Sure, John 3:16 is a verse about love and sacrifice, but I'm afraid that Christians have sorta played it like a trump card for why we have it altogether and everyone else needs to be like us.  

But, God is very clear.  Jesus did NOT come to condemn the world.  But to save the world. From the condition we ALL have of being condemned.  There's no us and them.  Just all of us.  And HIM.  And He came to save.  To love.  To release us from our natural state.  NOT to condemn us.

SO, what gives us the right--as the church--to condemn the world?  What gives us the right to choose hateful, shaming words to those who are in the same condition we are all without Christ?  What gives us the right to run our churches where people feel CONDEMNED for their behavior or choices in a place where freedom should be tangible?  

This morning, as I tried to pull my thoughts together, I googled "why do people leave the church?"  I skimmed through the first two articles and the various reasons on numbered lists of why.  Here's what I found.

■ PROBLEMS AND TASKS
1. Reproduce, word for word, the part of the post on John 3:16 that opens with the words containing "But, God is" and closes with "to condemn us.".
2. Write the next part of the post on John 3:16 and the church, picking up after its last sentence.

■ SUPPLIED RECORDS
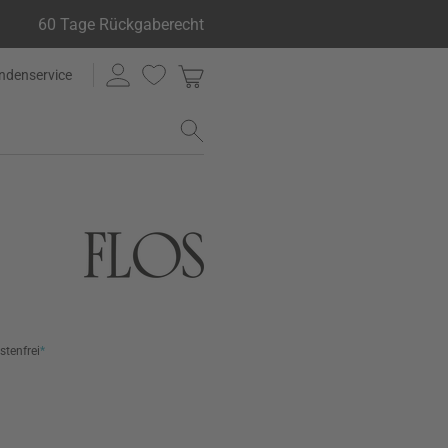
60 Tage Rückgaberecht
ndenservice
stenfrei
*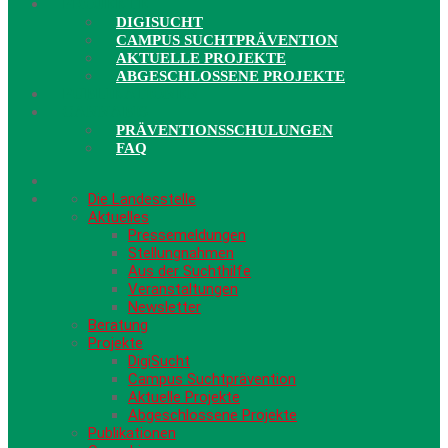
PROJEKTE
DIGISUCHT
CAMPUS SUCHTPRÄVENTION
AKTUELLE PROJEKTE
ABGESCHLOSSENE PROJEKTE
PUBLIKATIONEN
CANNABIS
PRÄVENTIONSSCHULUNGEN
FAQ
Die Landesstelle
Aktuelles
Pressemeldungen
Stellungnahmen
Aus der Suchthilfe
Veranstaltungen
Newsletter
Beratung
Projekte
DigiSucht
Campus Suchtprävention
Aktuelle Projekte
Abgeschlossene Projekte
Publikationen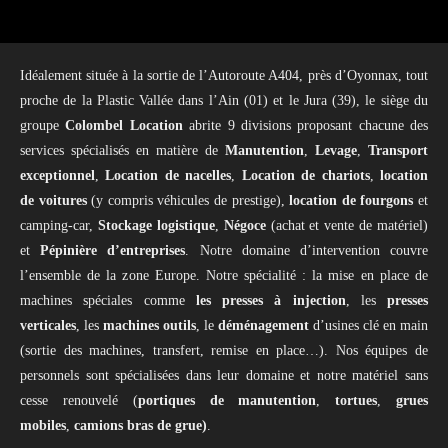
Idéalement située à la sortie de l’Autoroute A404, près d’Oyonnax, tout
proche de la Plastic Vallée dans l’Ain (01) et le Jura (39), le siège du
groupe
Colombel Location
abrite 9 divisions proposant chacune des
services spécialisés en matière de
Manutention
,
Levage
,
Transport
exceptionnel
,
Location de nacelles
,
Location de chariots
,
location
de voitures
(y compris véhicules de prestige),
location de fourgons
et
camping-car,
Stockage logistique
,
Négoce
(achat et vente de matériel)
et
Pépinière d’entreprises
. Notre domaine d’intervention couvre
l’ensemble de la zone Europe. Notre spécialité : la mise en place de
machines spéciales comme
les presses à injection
, les
presses
verticales
, les
machines outils
, le
déménagement
d’usines clé en main
(sortie des machines, transfert, remise en place…). Nos équipes de
personnels sont spécialisées dans leur domaine et notre matériel sans
cesse renouvelé (
portiques de manutention
,
tortues
,
grues
mobiles
,
camions bras de grue)
.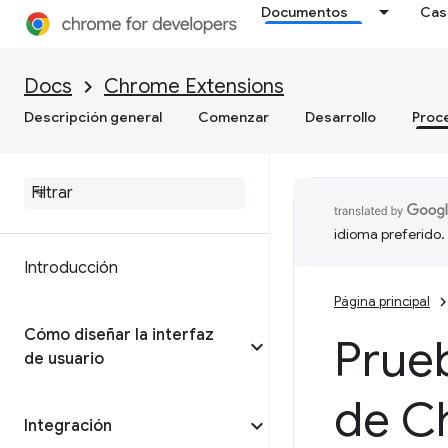
Documentos
Cas
Docs
Chrome Extensions
Descripción general
Comenzar
Desarrollo
Proc
idioma preferido.
Introducción
Página principal
Cómo diseñar la interfaz
Prue
de usuario
de C
Integración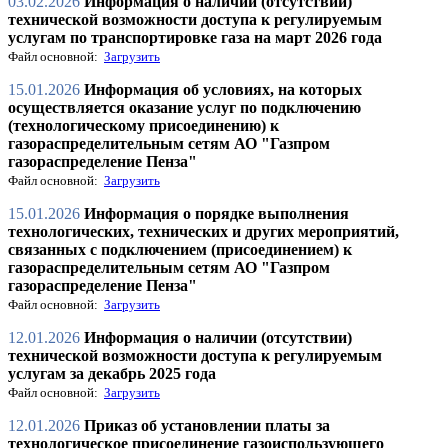
03.02.2026
Информация о наличии (отсутствии)
технической возможности доступа к регулируемым
услугам по транспортировке газа на март 2026 года
Файл основной:
Загрузить
15.01.2026
Информация об условиях, на которых
осуществляется оказание услуг по подключению
(технологическому присоединению) к
газораспределительным сетям АО "Газпром
газораспределение Пенза"
Файл основной:
Загрузить
15.01.2026
Информация о порядке выполнения
технологических, технических и других мероприятий,
связанных с подключением (присоединением) к
газораспределительным сетям АО "Газпром
газораспределение Пенза"
Файл основной:
Загрузить
12.01.2026
Информация о наличии (отсутствии)
технической возможности доступа к регулируемым
услугам за декабрь 2025 года
Файл основной:
Загрузить
12.01.2026
Приказ об установлении платы за
технологическое присоединение газоиспользующего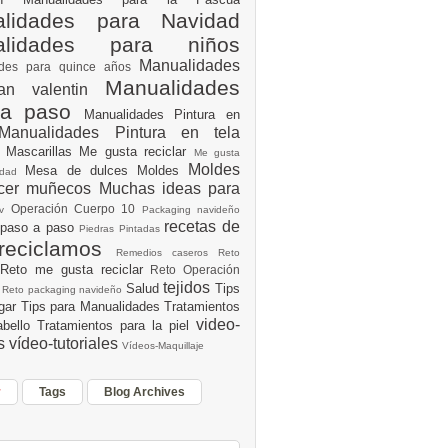
lidades para Navidad
alidades para niños
Manualidades
ades para quince años
Manualidades
an valentin
 a paso
Manualidades Pintura en
Manualidades Pintura en tela
e
Mascarillas
Me gusta reciclar
Me gusta
Moldes
Mesa de dulces
Moldes
vidad
acer muñecos
Muchas ideas para
Operación Cuerpo 10
av
Packaging navideño
recetas de
 paso a paso
Piedras Pintadas
reciclamos
Remedios caseros
Reto
Reto me gusta reciclar
Reto Operación
Y
tejidos
Salud
Tips
0
Reto packaging navideño
ogar
Tips para Manualidades
Tratamientos
video-
abello
Tratamientos para la piel
es
vídeo-tutoriales
Vídeos-Maquillaje
r
Tags
Blog Archives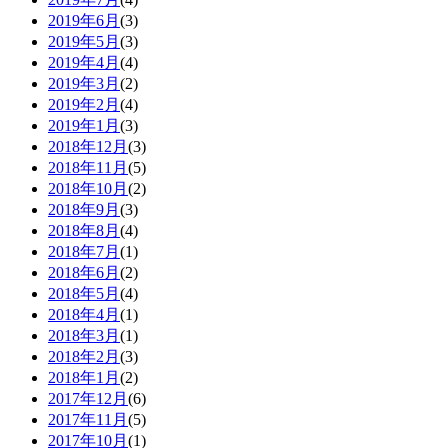
2019年6月
(3)
2019年5月
(3)
2019年4月
(4)
2019年3月
(2)
2019年2月
(4)
2019年1月
(3)
2018年12月
(3)
2018年11月
(5)
2018年10月
(2)
2018年9月
(3)
2018年8月
(4)
2018年7月
(1)
2018年6月
(2)
2018年5月
(4)
2018年4月
(1)
2018年3月
(1)
2018年2月
(3)
2018年1月
(2)
2017年12月
(6)
2017年11月
(5)
2017年10月
(1)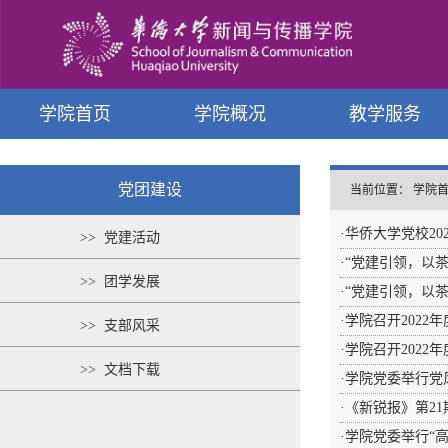
学院首页
学院概况
教学服务
党团建设
当前位置：
学院
·
华侨大学党校2
>> 党建活动
·
“党建引领，以
>> 团学发展
·
“党建引领，以
·
学院召开2022
>> 支部风采
·
学院召开2022
>> 文档下载
·
学院党委举行党
·
《新锐报》第21
·
学院党委举行“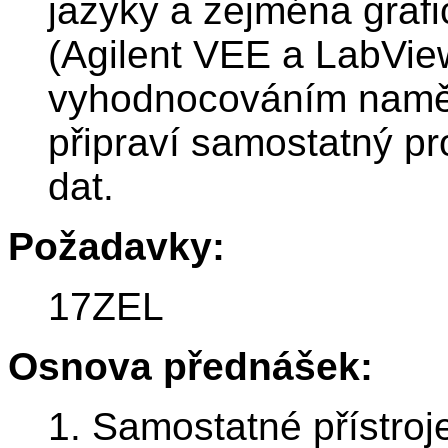
jazyky a zejména graf
(Agilent VEE a LabVie
vyhodnocováním naměř
připraví samostatný pr
dat.
Požadavky:
17ZEL
Osnova přednášek:
1. Samostatné přístroj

■ YOUR RESPONSES
1.
But, God is very clear.  Jesus did NOT come to condemn the world.  But to save the world. From the condition we ALL have of being condemned.  There's no us and them.  Just all of us.  And HIM.  And He came to save.  To love.  To release us from our natural state.  NOT to condemn us.

2.
Nearly all the listed reasons boiled down to one thing.  Condemnation.  People felt they couldn't live up to the expectations or standards of the church.  People felt they couldn't fit into the community.  People get turned off by the social climbing or hierarchy.  People feel they can't fit the mold to be accepted. People feel unwelcome. Reading between the lines of all these reasons, I find the stench of condemnation.  Not good enough.  Not welcomed.  Not conforming enough.  Not accepted.  Not embraced. Not belonging.

Condemnation.  Listen, if there is ever a place in the world that condemnation should NOT be, it's within a body of believers.  Because we should be so overwhelmed with the truth of what Christ actually came to earth to abolish.  You see, we are all condemned.  By our sin nature.  Yes, thanks to the fall and Adam and Eve and that darn fruit.  We are all sentenced to death.  It's the natural state of ALL of us.

And then, God said no more.  He had a plan to fix it for us.  To remove the yoke of condemnation, once and for all.  He paid the price for our clemency.  Redeemed us, cleared our name, removed our sentence.  

And if there is anything we should be, it's free.  Free to love without condition or abandon and pour out the same grace we've been shown.  Amazed and humbled and surrendered to the gift of love we received--eager to pour it out on others.  Dancing in freedom, authentic about our brokenness, eager to share the miracle of once being condemned and now being set free.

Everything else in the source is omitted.